===== Data for review =====

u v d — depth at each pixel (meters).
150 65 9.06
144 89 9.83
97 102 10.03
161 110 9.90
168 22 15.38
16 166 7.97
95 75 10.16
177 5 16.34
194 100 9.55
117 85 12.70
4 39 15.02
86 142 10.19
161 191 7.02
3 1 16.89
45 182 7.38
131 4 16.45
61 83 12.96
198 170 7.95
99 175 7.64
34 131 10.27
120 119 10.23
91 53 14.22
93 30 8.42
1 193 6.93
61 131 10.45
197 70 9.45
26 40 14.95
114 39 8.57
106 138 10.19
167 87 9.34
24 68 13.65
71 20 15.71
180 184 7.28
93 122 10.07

=====

* **Exercise**: Your task is to retype the records above exactly.

* **Answer section**:
u v d — depth at each pixel (meters).
150 65 9.06
144 89 9.83
97 102 10.03
161 110 9.90
168 22 15.38
16 166 7.97
95 75 10.16
177 5 16.34
194 100 9.55
117 85 12.70
4 39 15.02
86 142 10.19
161 191 7.02
3 1 16.89
45 182 7.38
131 4 16.45
61 83 12.96
198 170 7.95
99 175 7.64
34 131 10.27
120 119 10.23
91 53 14.22
93 30 8.42
1 193 6.93
61 131 10.45
197 70 9.45
26 40 14.95
114 39 8.57
106 138 10.19
167 87 9.34
24 68 13.65
71 20 15.71
180 184 7.28
93 122 10.07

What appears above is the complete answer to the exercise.